The task »
From the records beneath, determine how many lines contain "日本テレビ系" and report only that figure.
***** Source material
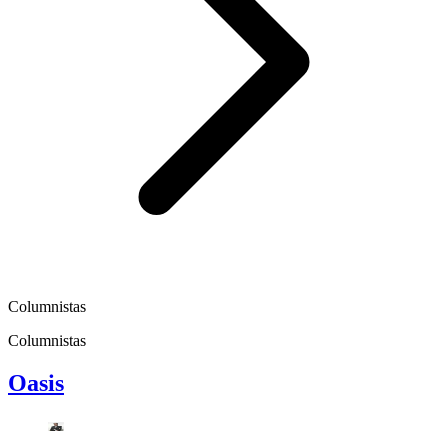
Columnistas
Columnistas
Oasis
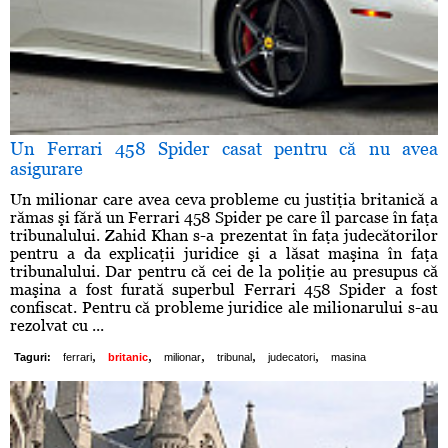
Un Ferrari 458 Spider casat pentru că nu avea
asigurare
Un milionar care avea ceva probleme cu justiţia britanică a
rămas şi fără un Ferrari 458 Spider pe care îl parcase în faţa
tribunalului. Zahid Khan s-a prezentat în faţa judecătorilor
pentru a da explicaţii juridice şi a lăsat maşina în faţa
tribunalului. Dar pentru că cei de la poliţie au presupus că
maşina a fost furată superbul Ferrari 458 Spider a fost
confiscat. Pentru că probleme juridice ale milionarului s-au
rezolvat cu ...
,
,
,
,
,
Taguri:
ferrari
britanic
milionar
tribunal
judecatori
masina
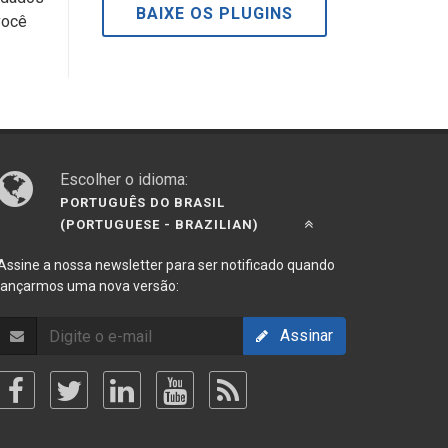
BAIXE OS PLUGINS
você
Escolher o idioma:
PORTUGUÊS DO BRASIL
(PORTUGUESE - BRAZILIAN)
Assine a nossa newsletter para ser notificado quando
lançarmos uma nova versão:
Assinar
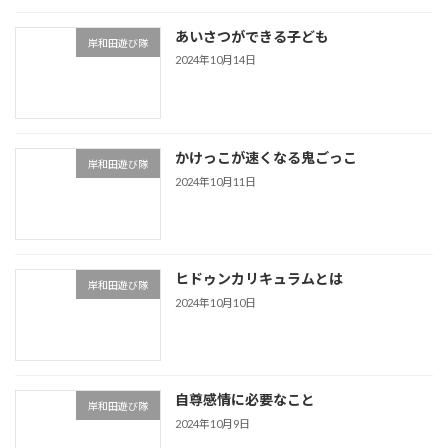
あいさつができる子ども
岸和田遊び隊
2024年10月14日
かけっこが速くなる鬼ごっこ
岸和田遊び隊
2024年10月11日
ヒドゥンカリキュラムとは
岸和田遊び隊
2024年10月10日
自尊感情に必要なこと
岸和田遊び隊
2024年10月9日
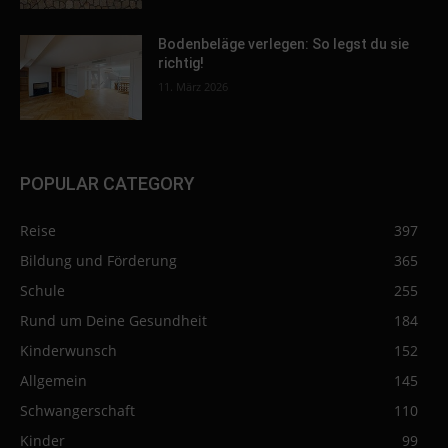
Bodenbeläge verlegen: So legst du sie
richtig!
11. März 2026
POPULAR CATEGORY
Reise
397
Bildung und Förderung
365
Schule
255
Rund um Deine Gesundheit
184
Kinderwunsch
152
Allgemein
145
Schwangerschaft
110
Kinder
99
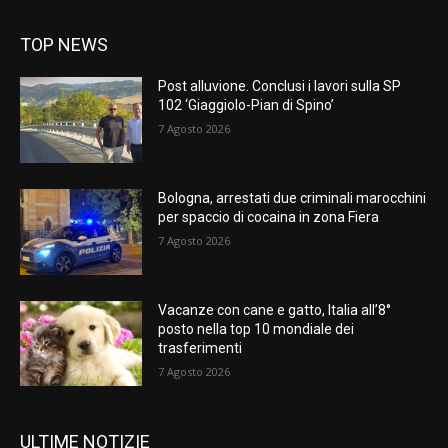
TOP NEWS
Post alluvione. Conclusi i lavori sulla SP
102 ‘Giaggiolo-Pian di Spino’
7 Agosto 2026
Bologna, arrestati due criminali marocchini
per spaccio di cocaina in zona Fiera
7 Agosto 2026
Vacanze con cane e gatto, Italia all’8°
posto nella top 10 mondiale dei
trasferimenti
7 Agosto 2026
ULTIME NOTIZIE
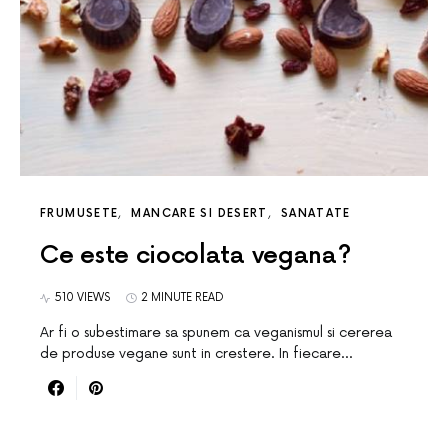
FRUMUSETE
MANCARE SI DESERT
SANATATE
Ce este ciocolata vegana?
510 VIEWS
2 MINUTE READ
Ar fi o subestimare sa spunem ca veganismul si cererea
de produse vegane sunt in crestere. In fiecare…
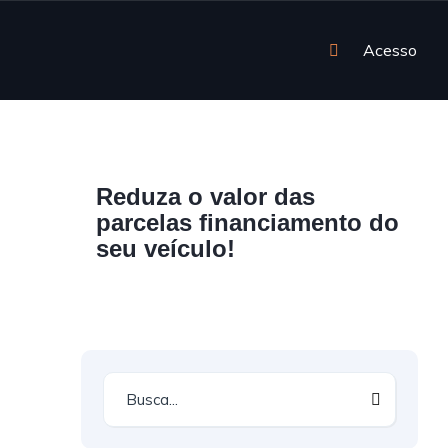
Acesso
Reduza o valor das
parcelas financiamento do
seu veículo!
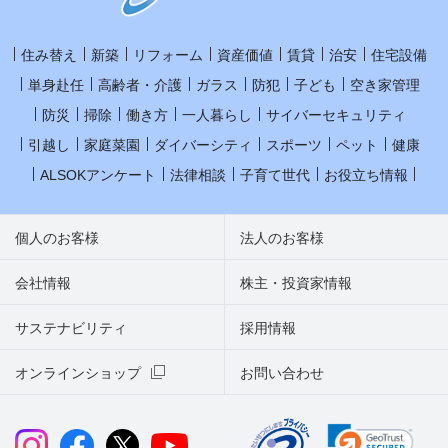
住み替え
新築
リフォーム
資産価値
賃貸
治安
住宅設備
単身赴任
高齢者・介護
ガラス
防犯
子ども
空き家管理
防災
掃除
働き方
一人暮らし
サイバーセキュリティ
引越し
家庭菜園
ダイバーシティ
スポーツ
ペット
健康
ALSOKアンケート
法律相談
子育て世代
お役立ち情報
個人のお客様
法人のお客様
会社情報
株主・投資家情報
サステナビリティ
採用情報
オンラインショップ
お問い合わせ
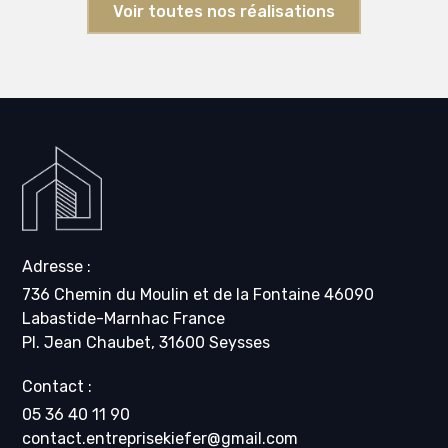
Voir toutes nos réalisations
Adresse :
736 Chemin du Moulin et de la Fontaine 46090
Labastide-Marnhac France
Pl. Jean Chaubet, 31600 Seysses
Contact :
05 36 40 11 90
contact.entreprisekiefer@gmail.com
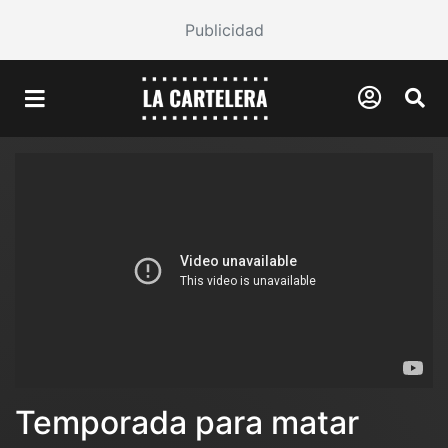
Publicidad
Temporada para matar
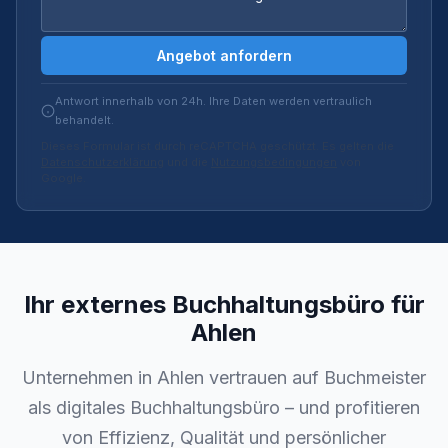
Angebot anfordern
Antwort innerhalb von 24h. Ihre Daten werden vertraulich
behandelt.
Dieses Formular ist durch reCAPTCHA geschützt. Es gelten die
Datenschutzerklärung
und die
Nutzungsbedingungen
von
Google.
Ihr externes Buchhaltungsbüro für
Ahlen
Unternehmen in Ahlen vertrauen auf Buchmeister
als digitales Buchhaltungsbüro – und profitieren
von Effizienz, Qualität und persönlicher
**********
***** Source material
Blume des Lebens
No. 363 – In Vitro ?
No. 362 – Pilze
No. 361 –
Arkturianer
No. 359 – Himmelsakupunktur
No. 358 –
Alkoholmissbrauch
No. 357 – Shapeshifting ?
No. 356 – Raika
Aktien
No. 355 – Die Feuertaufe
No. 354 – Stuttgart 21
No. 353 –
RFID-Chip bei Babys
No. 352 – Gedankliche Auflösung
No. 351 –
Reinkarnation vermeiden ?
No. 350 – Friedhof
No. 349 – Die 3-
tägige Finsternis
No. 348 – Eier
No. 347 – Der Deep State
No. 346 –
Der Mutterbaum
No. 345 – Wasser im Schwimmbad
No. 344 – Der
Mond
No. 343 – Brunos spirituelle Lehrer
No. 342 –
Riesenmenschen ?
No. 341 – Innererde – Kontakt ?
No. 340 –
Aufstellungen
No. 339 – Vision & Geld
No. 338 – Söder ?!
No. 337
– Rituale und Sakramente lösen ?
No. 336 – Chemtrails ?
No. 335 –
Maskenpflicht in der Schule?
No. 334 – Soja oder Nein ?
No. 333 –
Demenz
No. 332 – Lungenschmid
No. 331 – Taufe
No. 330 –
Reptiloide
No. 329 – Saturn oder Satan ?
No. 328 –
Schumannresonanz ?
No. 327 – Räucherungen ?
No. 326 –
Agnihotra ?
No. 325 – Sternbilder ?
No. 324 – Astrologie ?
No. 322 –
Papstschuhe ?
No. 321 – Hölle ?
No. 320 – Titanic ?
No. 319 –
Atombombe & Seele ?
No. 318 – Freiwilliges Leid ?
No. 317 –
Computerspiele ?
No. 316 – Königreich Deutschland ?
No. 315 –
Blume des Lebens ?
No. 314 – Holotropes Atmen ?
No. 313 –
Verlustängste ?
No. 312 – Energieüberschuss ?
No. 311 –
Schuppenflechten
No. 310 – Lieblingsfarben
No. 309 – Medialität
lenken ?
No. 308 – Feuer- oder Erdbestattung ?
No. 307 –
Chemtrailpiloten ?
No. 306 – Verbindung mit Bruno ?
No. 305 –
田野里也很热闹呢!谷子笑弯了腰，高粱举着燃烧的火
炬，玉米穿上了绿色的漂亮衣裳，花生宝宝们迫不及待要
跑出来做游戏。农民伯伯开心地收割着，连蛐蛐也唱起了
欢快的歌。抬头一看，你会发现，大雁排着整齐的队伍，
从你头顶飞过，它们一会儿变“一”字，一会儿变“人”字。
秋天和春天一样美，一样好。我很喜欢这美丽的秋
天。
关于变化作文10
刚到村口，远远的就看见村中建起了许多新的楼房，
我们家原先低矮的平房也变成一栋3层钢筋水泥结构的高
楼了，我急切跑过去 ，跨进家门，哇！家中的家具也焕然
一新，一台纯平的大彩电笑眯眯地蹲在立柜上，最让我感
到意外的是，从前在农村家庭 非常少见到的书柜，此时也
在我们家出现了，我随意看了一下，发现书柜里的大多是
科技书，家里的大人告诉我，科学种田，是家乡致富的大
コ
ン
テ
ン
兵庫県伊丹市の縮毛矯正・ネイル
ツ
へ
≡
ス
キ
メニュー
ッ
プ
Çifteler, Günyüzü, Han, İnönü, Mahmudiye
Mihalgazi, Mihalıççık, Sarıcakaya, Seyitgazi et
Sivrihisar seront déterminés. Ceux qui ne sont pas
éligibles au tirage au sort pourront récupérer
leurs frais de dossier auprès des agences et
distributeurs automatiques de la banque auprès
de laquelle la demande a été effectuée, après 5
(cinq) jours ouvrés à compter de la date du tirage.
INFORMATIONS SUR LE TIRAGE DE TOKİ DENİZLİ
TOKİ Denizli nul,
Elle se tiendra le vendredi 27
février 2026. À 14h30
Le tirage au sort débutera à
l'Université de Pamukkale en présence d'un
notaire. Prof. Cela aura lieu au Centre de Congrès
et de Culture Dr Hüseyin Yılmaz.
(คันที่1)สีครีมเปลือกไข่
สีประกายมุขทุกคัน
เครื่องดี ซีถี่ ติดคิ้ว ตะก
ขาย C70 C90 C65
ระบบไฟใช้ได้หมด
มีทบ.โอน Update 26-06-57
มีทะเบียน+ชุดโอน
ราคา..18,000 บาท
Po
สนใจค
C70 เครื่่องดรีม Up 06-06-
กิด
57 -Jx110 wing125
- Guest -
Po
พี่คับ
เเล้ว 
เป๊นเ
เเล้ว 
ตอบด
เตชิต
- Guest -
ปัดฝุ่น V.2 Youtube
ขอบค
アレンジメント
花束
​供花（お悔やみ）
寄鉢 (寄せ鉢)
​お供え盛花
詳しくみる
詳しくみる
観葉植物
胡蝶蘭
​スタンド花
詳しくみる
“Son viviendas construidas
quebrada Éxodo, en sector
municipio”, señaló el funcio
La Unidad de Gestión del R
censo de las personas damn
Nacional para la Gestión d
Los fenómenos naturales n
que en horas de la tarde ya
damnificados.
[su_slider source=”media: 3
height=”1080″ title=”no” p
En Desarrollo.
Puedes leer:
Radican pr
**********
***** Source material
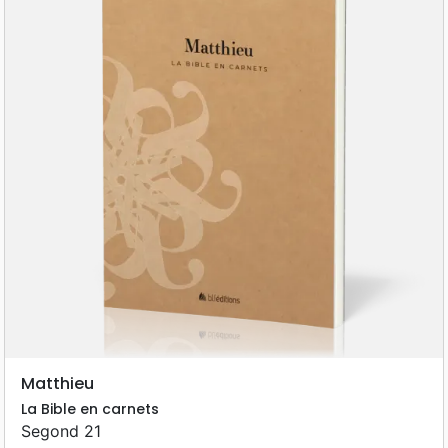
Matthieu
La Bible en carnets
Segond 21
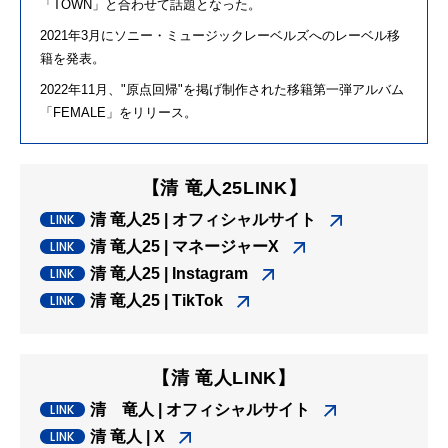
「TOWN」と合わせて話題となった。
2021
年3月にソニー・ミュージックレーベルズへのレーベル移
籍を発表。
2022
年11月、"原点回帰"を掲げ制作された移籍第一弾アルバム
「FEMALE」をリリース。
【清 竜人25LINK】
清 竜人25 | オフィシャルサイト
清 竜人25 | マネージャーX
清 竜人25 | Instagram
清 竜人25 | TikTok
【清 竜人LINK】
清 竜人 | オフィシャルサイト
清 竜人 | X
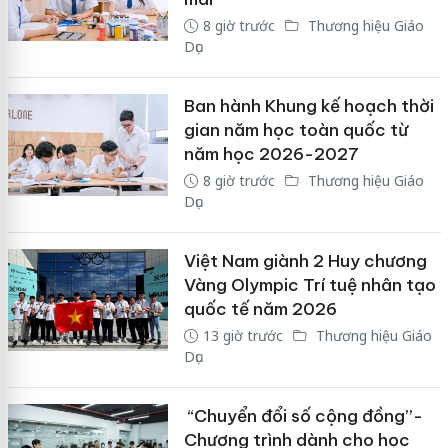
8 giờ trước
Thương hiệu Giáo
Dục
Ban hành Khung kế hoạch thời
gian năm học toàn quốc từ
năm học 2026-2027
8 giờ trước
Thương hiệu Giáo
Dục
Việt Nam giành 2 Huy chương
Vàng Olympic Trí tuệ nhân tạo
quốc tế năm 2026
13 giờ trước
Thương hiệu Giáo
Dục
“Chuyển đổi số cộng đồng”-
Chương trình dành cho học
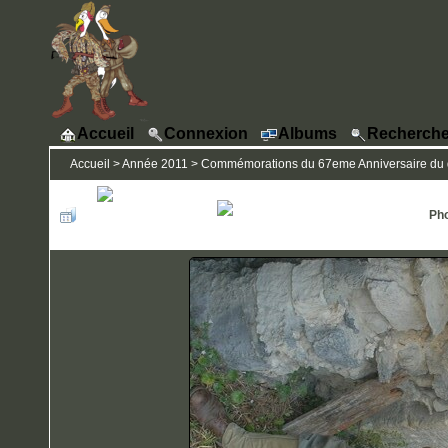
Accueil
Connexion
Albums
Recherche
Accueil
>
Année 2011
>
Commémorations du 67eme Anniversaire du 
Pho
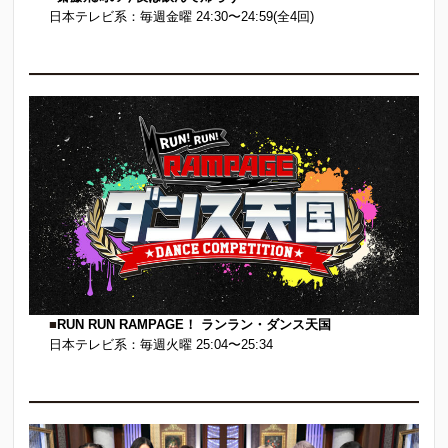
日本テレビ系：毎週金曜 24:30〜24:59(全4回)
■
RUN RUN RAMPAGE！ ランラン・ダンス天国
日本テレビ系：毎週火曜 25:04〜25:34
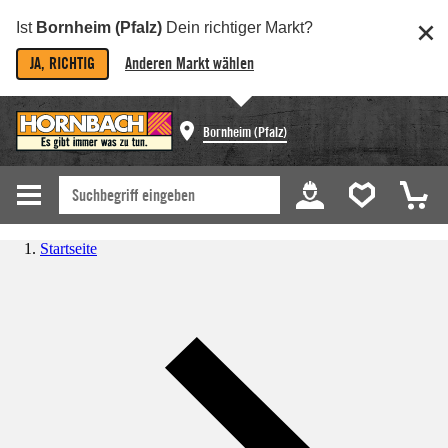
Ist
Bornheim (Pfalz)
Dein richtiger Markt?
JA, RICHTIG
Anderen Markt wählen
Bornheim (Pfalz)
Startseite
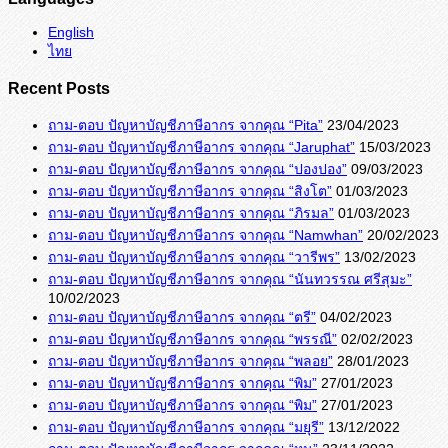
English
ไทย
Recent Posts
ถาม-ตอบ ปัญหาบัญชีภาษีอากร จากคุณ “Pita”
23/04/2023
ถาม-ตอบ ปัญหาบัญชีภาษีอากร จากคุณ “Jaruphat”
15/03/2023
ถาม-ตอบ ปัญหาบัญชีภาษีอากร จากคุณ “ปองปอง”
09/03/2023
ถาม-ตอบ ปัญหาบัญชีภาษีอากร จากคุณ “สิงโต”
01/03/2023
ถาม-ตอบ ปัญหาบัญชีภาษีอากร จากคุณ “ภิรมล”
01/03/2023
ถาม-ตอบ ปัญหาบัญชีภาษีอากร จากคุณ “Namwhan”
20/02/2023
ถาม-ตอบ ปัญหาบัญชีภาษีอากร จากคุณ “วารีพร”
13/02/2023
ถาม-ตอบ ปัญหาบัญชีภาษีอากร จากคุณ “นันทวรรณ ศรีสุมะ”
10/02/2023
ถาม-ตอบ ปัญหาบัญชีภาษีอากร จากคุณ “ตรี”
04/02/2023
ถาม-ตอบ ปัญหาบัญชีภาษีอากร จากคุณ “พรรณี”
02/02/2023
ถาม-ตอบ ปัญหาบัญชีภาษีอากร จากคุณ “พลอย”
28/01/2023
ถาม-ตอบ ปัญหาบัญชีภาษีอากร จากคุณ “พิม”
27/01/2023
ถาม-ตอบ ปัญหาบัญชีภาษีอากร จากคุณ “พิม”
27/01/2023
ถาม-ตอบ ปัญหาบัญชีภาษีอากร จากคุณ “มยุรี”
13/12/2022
**********
Written solution »
2